_Revision comparison data_
──────
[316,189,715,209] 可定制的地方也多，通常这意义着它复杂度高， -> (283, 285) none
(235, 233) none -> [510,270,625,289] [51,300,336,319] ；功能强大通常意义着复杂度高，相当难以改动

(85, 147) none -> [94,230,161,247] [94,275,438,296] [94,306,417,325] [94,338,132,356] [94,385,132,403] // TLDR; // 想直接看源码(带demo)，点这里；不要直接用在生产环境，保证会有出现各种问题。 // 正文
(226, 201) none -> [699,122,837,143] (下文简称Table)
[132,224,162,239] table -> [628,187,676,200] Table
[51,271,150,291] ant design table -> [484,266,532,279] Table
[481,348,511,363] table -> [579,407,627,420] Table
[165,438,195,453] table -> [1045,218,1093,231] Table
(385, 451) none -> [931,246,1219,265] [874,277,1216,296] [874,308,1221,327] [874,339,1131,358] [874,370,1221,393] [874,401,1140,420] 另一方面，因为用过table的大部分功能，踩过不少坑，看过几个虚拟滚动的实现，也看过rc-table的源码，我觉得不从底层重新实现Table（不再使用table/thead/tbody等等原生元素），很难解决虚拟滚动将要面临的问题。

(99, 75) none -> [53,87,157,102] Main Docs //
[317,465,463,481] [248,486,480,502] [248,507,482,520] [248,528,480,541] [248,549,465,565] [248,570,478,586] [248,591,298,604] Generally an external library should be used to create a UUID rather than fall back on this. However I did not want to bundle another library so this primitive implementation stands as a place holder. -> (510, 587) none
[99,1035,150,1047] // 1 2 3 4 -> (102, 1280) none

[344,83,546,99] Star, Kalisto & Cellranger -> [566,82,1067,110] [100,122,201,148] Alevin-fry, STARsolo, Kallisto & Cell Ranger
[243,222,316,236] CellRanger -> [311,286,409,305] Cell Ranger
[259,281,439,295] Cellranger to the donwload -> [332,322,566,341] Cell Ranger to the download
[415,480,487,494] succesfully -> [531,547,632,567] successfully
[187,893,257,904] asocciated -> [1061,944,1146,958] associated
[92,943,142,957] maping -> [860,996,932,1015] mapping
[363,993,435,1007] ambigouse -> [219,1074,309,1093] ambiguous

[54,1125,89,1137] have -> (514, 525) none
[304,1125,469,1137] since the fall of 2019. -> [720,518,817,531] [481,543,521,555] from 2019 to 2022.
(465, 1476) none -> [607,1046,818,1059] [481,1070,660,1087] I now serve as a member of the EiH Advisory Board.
──────
_ASSIGNMENT_
Reproduce the entries above exactly, starting at their first line and finishing with the line that contains "[51,271,150,291] ant design".

_RESULT OF THE TASK_
[316,189,715,209] 可定制的地方也多，通常这意义着它复杂度高， -> (283, 285) none
(235, 233) none -> [510,270,625,289] [51,300,336,319] ；功能强大通常意义着复杂度高，相当难以改动

(85, 147) none -> [94,230,161,247] [94,275,438,296] [94,306,417,325] [94,338,132,356] [94,385,132,403] // TLDR; // 想直接看源码(带demo)，点这里；不要直接用在生产环境，保证会有出现各种问题。 // 正文
(226, 201) none -> [699,122,837,143] (下文简称Table)
[132,224,162,239] table -> [628,187,676,200] Table
[51,271,150,291] ant design table -> [484,266,532,279] Table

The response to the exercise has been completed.